= Eastern Sierra Institute for Collaborative Education =

ESICE Eastern Sierra Institute for Collaborative Education (ESICE) is a 501 (C)(3) nonprofit that was incorporated in 1997 and creates educational opportunities for people of all ages. The Institute is based at the University of California White Mountain Research Station. ESICE focuses on improved communication of scientific information to the public. ESICE provides a range of innovative educational programs that focus on collaborative approaches to life sciences, environment, and social issues.

==Programs==
The Eastern Sierra Institute for Collaborative Education is a non-profit organization that supports innovative education collaboration to address real-world environmental and social issues.

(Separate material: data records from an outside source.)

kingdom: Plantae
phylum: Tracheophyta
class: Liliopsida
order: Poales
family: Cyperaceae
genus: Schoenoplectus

===Eastern Sierra Watershed Project===
ESICE programs include the Eastern Sierra Watershed Project, an experiential education program for elementary and middle school students to learn about unique Eastern Sierra ecosystems and natural resources. The program applies required science studies to real-life situations, such as the historic re-watering of the Lower Owens River. In the program, students collect scientific data, and they approximate changes in the river ecosystems based on the data they collected.

===Roadside Heritage===
ESICE also conceived, developed, and brought about the implementation of the Roadside Heritage program, which engages middle school students in collecting interviews with knowledgeable citizens, and research to create high-quality audio programs for motorists traveling through the region.

==Partners==
The institute partners with a variety of government agencies, non-profits, academic organizations, and corporations.